Leonardo Dicaprio in The Wolf Of Wall Street

If I paid you $200,000 to take all the future royalties of your game right now, would you take the deal? (You keep the IP, sequel rights etc…). I get to control pricing and bundles.

If I paid you $180,000 to take 90% of the royalties would you take the deal?

Its day 1 on steam and the game has earned $2,000 in the first 24 hours. Both offers still stand. Interested? (I get that 2k as well).

It’s day 30 on steam, no discounts yet, and the game has earned $20,000. Yesterday it earned $150. Both offers stand. Interested?

Don’t forget that you get the ‘time value of money’ if you take the deal. In other words, you get $200k right now, which you can use right now, as opposed to drip-feeding in royalties over time.

I’m not saying thats a good deal or a bad deal, obviously it MASSIVELY depends on the game. I just find the poker-playing / calculation of such deals to be fascinating.

How much would you pay *me* right now to own the future royalties of Gratuitous Space Battles 2? (they aren’t for sale :D) or Big Pharma? :D

 

 

8 Responses to “Game Royalty Futures”

  1. Quote:
    “(You keep the IP, sequel rights etc…)”

    Actually that sounds rather generous compared to big game biz dealings. ;)

  2. Isn’t that essentially what David Bowie did in the late 90s? Admittedly he was starting with quite a large back catalogue of ongoing royalty streams, but pretty sure it was a similar sort of thing.

  3. Worthstream says:

    >How much would you pay *me* right now to own the future royalties of Gratuitous Space Battles 2? (they aren’t for sale :D) or Big Pharma? :D

    So, futures for Big Pharma are for sale? :P

    Turning how much would you have accepted for GSB1 futures, and would it have been a good deal in retrospect?

    • cliffski says:

      if I took a deal on GSB1 I would probably have lost money, but then on Gratuitous Tank Battles I’d likely have made money, so there is that.

  4. Gaming royalty has no future!

    Oh, wait…

  5. Ryan Sumo says:

    Probably a lot of this depends on where you are right now in your career. If you’ve a stable of games already it makes less sense to sell royalties since each game adds value to the other.

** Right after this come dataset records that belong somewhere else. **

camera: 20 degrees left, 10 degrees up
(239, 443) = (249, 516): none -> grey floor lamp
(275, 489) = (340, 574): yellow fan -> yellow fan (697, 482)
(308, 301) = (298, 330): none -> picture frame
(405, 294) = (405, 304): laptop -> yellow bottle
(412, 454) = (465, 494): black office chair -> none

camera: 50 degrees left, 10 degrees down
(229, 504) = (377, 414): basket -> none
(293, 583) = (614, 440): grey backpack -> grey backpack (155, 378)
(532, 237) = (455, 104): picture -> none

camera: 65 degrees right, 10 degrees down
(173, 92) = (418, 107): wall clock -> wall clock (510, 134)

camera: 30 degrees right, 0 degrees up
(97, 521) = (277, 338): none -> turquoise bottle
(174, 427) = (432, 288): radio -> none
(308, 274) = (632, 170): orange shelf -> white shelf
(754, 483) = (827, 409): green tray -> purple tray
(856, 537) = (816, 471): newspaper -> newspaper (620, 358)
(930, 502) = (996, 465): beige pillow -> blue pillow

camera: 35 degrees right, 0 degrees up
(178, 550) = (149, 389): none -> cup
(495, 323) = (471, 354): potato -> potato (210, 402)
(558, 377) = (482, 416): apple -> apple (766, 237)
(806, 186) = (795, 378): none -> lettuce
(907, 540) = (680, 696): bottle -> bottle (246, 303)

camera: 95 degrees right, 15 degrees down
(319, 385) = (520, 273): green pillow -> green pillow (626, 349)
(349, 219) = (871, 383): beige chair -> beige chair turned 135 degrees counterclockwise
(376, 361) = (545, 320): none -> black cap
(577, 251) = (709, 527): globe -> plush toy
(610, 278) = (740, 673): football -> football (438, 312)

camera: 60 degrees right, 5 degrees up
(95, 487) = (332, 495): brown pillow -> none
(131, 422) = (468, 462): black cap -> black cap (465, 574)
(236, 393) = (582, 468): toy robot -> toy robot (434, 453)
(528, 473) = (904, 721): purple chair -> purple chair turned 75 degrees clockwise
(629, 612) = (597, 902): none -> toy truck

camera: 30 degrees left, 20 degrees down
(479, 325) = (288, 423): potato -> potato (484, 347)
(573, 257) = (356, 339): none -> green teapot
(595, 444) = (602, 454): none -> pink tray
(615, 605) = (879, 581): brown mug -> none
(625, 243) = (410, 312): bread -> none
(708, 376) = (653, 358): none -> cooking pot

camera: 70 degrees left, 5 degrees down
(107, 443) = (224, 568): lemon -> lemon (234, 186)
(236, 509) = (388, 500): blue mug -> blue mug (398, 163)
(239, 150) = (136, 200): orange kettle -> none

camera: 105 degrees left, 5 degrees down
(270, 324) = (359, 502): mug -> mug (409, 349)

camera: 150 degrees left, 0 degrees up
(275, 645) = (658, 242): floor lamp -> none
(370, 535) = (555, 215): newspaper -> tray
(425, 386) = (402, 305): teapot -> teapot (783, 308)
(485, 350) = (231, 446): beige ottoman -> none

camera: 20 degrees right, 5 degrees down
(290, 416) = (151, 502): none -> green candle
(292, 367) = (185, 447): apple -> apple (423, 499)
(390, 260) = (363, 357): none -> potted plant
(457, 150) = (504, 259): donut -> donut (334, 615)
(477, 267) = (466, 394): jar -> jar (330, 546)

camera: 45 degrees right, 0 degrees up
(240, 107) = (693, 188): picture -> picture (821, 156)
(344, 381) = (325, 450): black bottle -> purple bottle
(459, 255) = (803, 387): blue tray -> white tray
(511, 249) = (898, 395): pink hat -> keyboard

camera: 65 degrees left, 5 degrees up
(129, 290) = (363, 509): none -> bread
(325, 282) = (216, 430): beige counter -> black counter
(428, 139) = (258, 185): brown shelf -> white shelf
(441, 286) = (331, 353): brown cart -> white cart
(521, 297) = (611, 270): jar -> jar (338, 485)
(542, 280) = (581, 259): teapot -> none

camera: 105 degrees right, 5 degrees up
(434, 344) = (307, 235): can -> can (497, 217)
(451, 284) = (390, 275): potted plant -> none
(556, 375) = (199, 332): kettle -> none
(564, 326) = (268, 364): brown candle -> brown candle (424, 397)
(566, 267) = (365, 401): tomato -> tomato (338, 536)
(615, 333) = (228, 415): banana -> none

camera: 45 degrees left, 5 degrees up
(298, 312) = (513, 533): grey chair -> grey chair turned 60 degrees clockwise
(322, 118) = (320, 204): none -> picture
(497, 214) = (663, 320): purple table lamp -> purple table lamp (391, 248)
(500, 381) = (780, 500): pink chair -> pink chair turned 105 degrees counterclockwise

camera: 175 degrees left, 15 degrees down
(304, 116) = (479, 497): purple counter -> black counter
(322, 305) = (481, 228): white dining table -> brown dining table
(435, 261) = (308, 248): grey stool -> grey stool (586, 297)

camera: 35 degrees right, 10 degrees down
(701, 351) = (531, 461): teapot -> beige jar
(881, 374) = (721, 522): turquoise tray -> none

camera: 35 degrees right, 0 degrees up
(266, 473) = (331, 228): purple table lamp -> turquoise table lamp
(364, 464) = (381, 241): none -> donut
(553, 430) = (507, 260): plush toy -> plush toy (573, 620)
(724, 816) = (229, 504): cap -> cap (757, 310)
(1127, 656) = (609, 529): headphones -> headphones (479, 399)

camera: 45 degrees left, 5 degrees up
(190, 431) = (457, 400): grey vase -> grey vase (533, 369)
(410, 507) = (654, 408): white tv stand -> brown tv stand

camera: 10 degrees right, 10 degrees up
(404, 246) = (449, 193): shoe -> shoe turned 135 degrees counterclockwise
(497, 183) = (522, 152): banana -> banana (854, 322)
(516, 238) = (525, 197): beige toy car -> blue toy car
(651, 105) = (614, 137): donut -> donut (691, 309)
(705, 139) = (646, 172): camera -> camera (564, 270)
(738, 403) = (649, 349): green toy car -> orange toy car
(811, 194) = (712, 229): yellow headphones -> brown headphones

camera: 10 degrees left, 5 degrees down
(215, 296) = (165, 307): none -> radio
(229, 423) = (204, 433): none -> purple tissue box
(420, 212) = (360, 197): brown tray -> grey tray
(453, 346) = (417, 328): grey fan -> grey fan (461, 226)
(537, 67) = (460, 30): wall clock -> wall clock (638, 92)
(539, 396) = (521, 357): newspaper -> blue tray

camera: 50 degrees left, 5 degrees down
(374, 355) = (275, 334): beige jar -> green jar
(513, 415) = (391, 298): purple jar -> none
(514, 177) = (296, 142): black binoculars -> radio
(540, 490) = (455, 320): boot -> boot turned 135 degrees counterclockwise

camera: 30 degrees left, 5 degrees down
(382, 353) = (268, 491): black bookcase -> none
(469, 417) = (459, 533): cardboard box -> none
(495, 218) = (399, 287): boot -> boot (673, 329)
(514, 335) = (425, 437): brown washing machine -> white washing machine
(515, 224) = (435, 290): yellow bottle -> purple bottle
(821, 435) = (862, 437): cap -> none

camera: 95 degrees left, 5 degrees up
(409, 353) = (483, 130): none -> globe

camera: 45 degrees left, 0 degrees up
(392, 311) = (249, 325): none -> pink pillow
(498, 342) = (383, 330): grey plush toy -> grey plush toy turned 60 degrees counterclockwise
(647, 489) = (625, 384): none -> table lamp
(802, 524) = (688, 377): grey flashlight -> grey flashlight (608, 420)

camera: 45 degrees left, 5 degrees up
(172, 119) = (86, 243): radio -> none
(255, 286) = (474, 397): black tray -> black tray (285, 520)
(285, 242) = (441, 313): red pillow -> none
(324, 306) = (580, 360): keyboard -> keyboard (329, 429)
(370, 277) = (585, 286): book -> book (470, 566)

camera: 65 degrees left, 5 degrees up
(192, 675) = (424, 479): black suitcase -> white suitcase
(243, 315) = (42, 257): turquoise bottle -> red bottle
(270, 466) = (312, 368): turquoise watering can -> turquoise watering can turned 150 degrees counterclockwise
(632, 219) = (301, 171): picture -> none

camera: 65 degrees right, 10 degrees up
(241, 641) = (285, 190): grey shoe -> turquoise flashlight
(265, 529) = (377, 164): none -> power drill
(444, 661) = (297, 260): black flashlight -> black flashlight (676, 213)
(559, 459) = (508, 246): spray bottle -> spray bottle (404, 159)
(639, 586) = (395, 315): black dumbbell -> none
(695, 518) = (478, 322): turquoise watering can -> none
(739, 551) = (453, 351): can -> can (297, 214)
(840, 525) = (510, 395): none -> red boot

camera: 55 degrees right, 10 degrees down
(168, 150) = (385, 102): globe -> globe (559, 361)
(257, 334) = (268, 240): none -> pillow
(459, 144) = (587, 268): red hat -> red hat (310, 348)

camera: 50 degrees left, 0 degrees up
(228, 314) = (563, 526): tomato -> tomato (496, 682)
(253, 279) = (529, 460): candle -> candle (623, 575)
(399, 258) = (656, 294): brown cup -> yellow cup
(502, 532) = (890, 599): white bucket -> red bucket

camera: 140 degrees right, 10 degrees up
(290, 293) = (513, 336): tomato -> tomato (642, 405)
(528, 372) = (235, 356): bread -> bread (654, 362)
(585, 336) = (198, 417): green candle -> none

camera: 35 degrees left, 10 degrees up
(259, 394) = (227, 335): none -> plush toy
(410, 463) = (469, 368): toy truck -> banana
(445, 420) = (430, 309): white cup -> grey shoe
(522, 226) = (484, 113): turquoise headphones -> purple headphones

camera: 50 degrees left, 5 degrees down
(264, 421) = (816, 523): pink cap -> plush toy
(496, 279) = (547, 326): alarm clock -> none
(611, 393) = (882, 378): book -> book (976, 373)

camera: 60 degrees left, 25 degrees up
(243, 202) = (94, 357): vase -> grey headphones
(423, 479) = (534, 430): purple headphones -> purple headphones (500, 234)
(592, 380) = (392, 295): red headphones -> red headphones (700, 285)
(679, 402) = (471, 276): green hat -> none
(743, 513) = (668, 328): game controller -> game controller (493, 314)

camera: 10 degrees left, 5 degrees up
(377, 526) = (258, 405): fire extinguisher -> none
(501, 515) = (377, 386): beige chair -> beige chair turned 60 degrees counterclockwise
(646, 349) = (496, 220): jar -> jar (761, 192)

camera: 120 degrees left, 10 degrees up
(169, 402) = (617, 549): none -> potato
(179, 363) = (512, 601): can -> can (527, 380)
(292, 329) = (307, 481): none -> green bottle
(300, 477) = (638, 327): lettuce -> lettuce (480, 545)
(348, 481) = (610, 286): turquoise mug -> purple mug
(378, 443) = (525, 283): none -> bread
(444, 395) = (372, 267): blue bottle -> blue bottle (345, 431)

    If this were my first game though I would definitely take up this offer. I’m terrible at math but it seems to be the $180k for 90% of royalties seems like the best answer. It’s close enough to $200k for it ultimately not matter (but what do I know, right now $20k would seem like a godsend) so you’re basically taking a risk as to whether future royalties will eclipse that $20k gap or not.

  6. ac says:

    I place higher value on something that’s a well produced/polished “first” (some kind of unique selling proposition), such as GSB1 or say MOO1, CIV1 etc, and further if it’s a first from someone new, because often people have some list of ideas they want to do and for the first idea they go with, it’s probably the best and collection of all kinds of ideas they’ve had prior to getting as far as being able to make something (assuming there’s high but not too high barrier to entry ensuring low quality won’t prosper). It might make sense to get more external opinion/valuation on whether your “first” such product is higher probability success if you have doubts.

    On the flipside, there could well be situations (like that futures story) where it is better to have probably much less cash now and forfeit the high probability (but not guaranteed) future profits – such as ability to take that money now and use it to try to repeat the high probability situation (next game).

  7. ac says:

    (addn: I just recognized ambiquity above so I’ll clarify:

    the problem is of course defining “first” – eg. to me GSB1 looks a bit like “first” since I hadn’t heard of prior Postitech games. This could well be case with many other such “firsts”. The public thinks it’s the producers first game but infact they probably had done a lot of things before and this is just the first where they got the message and polish to such level that it stood a chance against what’s out there).